The 28-year-old, who is studying physics at university, said many people assume police brutality is infrequent but if you are in marginalised communities, it happens “the whole time”.

Ms Stevenson said she had never been to a protest before attending the vigil for Everard - a 33-year-old woman who was brutally kidnapped, raped and murdered by a serving Metropolitan Police officer back in March. “It was the first time I went to a proper protest and I was arrested,” she added.

Patsy Stevenson
Patsy Stevenson (Furvah Shah)

Met Police officers were criticised for aggressively grabbing women paying tribute to Everard at the peaceful vigil in Clapham in south London before taking them away while others screamed and cried out.

“Since Sarah Everard’s murder, conversations about police violence have become more mainstream,” a woman, who has been involved in Sisters Uncut since 2016 but did not to be named, said.

“The police are framing it as a problem with individual police but Wayne Couzens is not a one-off.
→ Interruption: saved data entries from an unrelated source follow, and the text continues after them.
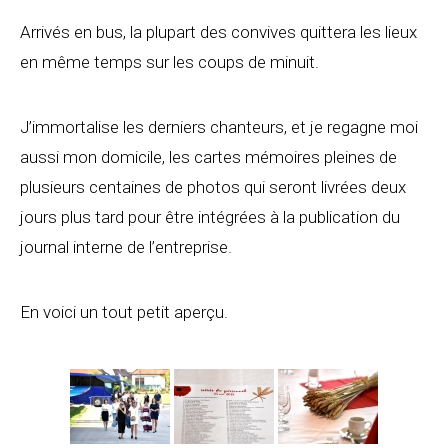
Arrivés en bus, la plupart des convives quittera les lieux
en même temps sur les coups de minuit.
J’immortalise les derniers chanteurs, et je regagne moi
aussi mon domicile, les cartes mémoires pleines de
plusieurs centaines de photos qui seront livrées deux
jours plus tard pour être intégrées à la publication du
journal interne de l’entreprise.
En voici un tout petit aperçu.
Police abuse their powers. It is not one bad apple. They are rotten to the core. Policing is about violence and control so it attracts people who are drawn to violence and control. The police force protects violent men.”

Everard’s death has eroded trust in the police, as well as fuelling anger the government does not do enough to tackle violence against women. Her tragic death also triggered an outpouring of women sharing highly personal stories about being sexually harassed, assaulted, or abused by men on the street.

“Sarah Everard’s murder was the extreme end of a wider culture that condones violence within the police. This year has been a watershed: we now know 15 officers have killed women since 2009,” Sisters Uncut and Feminist Fightback, another group who organised the protest, said in a statement issued to The Independent.

“The circumstances around Wayne Couzens illustrate our message clearly: his colleagues called him ‘The Rapist’, he exposed himself several times, he sent vile, violent messages.

“And while police are totally unaccountable for their violence against us, courts in Bristol are handing down draconian sentences to Kill the Bill protesters who stood up to police violence. There is one rule for us and another for the police.”

Lisa Longstaff, who helped organise the protest, said women of colour, sex workers, and single mothers were far less likely to have allegations of police-perpetrated violence robustly investigated.

“When these men are violent in the police in or in other institutions and are abusing their power, nothing happens,” Ms Longstaff, who is part of Women Against Rape, added. “The police have been caught on the back foot. We know of serving police and former police who are worried about the policing bill but they can’t say.”

The comments come after a new “888” tracking service for women travelling alone – proposed by BT and backed by home secretary Priti Patel – was dismissed last month as “terribly misguided” and “flawed” by campaigners who fear freedoms and privacy are being eroded.

Lisa Longstaff and Cristel Amiss
Lisa Longstaff and Cristel Amiss (Furvah Shah)

Meanwhile, the government’s controversial new policing bill has been widely criticised by campaigners for rolling back human rights – with many fearing the legislation will compound the pre-existing over-policing and criminalisation of marginalised communities.

“Look at the figures of deaths in custody - that is in police stations and in mental health services,” Cristel Amiss, a life-long activist who was at the protest, said. “Men are concerned too. This is a seminal moment.”